WRITTEN EXERCISE =>
Recast the lines from the start of the rows below through the line that contains "scientific name: Rumex" as a Markdown table with the columns Nr and Line, numbering each line and leaving out blank lines.

WORKING DATA =>
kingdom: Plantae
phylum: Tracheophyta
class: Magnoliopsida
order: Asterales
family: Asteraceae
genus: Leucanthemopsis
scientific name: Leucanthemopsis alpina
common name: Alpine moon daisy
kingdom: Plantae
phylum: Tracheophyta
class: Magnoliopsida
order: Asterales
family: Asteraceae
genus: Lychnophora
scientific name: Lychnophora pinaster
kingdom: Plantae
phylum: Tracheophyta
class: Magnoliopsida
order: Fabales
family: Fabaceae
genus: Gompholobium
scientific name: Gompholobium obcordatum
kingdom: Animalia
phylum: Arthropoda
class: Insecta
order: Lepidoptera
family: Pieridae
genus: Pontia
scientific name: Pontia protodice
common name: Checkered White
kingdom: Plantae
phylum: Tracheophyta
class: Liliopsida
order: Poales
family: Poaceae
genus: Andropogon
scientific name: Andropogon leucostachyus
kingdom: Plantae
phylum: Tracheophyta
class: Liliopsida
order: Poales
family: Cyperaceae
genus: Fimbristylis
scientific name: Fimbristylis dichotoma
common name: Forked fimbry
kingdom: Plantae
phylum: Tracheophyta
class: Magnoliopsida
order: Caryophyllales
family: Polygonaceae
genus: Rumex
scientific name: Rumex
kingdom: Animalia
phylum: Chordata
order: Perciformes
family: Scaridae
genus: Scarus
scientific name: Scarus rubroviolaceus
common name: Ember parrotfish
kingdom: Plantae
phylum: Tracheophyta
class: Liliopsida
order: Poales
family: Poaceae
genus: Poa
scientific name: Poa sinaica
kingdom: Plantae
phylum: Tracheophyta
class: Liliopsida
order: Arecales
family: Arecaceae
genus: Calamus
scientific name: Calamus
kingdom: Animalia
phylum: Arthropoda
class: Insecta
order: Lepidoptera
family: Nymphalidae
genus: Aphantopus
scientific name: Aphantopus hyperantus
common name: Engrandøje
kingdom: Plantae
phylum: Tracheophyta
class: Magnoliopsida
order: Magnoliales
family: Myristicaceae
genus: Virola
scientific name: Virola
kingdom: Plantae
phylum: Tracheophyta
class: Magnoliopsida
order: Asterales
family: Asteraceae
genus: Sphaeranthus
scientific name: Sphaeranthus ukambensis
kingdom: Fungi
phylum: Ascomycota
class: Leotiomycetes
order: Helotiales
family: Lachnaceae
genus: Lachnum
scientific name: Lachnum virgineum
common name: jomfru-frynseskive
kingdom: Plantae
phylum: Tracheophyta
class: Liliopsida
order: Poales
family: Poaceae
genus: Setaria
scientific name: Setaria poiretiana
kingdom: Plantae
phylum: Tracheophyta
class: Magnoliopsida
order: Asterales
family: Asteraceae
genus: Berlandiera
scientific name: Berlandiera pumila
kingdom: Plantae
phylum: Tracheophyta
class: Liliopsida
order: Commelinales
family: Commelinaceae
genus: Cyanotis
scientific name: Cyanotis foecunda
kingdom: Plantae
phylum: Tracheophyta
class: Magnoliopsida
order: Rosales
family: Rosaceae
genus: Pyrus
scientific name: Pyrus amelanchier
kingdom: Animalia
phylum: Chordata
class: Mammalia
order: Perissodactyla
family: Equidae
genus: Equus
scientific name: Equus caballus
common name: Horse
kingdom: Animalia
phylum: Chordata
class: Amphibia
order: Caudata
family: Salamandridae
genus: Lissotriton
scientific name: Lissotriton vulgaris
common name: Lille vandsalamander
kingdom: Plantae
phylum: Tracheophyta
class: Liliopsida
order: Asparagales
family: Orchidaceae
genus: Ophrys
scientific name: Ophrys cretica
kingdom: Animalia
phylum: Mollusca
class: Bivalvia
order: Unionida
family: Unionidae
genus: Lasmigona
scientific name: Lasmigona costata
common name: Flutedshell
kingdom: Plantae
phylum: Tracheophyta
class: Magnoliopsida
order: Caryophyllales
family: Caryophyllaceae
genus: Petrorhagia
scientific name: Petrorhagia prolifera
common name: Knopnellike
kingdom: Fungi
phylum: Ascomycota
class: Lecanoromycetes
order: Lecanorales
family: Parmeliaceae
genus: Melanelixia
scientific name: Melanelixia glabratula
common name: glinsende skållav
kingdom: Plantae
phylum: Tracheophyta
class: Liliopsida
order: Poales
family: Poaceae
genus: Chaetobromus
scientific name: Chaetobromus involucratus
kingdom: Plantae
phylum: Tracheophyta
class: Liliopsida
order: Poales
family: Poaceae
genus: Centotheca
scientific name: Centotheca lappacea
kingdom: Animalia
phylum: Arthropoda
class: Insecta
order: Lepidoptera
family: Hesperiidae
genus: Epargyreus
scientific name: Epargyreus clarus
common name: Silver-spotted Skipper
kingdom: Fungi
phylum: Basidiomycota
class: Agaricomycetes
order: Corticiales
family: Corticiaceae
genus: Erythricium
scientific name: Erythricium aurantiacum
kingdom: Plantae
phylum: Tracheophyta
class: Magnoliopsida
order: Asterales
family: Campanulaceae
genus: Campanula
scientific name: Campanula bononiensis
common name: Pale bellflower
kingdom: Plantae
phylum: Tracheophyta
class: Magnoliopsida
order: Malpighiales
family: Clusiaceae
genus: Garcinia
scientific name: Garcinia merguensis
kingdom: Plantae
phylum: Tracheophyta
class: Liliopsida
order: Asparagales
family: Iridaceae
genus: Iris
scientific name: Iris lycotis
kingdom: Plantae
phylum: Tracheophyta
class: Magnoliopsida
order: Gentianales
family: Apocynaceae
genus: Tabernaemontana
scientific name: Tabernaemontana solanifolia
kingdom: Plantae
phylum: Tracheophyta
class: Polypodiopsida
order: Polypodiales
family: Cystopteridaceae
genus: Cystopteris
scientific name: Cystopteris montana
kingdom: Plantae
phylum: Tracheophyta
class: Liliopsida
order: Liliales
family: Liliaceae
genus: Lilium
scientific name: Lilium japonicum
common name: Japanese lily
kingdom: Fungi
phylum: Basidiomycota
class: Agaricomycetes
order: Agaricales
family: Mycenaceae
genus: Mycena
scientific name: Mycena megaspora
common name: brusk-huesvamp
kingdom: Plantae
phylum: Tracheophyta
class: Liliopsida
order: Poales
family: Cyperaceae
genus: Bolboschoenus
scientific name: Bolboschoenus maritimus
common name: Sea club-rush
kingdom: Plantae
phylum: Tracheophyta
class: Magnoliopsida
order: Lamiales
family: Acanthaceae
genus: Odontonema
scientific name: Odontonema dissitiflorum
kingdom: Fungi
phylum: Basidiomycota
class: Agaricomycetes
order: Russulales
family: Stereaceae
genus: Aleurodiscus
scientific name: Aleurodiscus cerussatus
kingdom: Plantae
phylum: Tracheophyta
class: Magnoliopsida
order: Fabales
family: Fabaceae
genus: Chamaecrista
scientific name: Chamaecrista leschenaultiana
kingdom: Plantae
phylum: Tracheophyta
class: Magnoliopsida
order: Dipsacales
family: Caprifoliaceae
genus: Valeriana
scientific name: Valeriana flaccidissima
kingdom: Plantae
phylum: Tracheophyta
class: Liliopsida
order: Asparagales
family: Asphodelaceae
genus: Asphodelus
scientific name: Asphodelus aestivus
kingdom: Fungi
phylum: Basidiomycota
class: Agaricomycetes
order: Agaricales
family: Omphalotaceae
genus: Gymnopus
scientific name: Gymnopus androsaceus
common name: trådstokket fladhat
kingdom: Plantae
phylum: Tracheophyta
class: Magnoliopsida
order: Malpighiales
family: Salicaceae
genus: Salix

SOLUTION FOR THIS TASK =>
| Nr | Line |
|---|---|
| 1 | kingdom: Plantae |
| 2 | phylum: Tracheophyta |
| 3 | class: Magnoliopsida |
| 4 | order: Asterales |
| 5 | family: Asteraceae |
| 6 | genus: Leucanthemopsis |
| 7 | scientific name: Leucanthemopsis alpina |
| 8 | common name: Alpine moon daisy |
| 9 | kingdom: Plantae |
| 10 | phylum: Tracheophyta |
| 11 | class: Magnoliopsida |
| 12 | order: Asterales |
| 13 | family: Asteraceae |
| 14 | genus: Lychnophora |
| 15 | scientific name: Lychnophora pinaster |
| 16 | kingdom: Plantae |
| 17 | phylum: Tracheophyta |
| 18 | class: Magnoliopsida |
| 19 | order: Fabales |
| 20 | family: Fabaceae |
| 21 | genus: Gompholobium |
| 22 | scientific name: Gompholobium obcordatum |
| 23 | kingdom: Animalia |
| 24 | phylum: Arthropoda |
| 25 | class: Insecta |
| 26 | order: Lepidoptera |
| 27 | family: Pieridae |
| 28 | genus: Pontia |
| 29 | scientific name: Pontia protodice |
| 30 | common name: Checkered White |
| 31 | kingdom: Plantae |
| 32 | phylum: Tracheophyta |
| 33 | class: Liliopsida |
| 34 | order: Poales |
| 35 | family: Poaceae |
| 36 | genus: Andropogon |
| 37 | scientific name: Andropogon leucostachyus |
| 38 | kingdom: Plantae |
| 39 | phylum: Tracheophyta |
| 40 | class: Liliopsida |
| 41 | order: Poales |
| 42 | family: Cyperaceae |
| 43 | genus: Fimbristylis |
| 44 | scientific name: Fimbristylis dichotoma |
| 45 | common name: Forked fimbry |
| 46 | kingdom: Plantae |
| 47 | phylum: Tracheophyta |
| 48 | class: Magnoliopsida |
| 49 | order: Caryophyllales |
| 50 | family: Polygonaceae |
| 51 | genus: Rumex |
| 52 | scientific name: Rumex |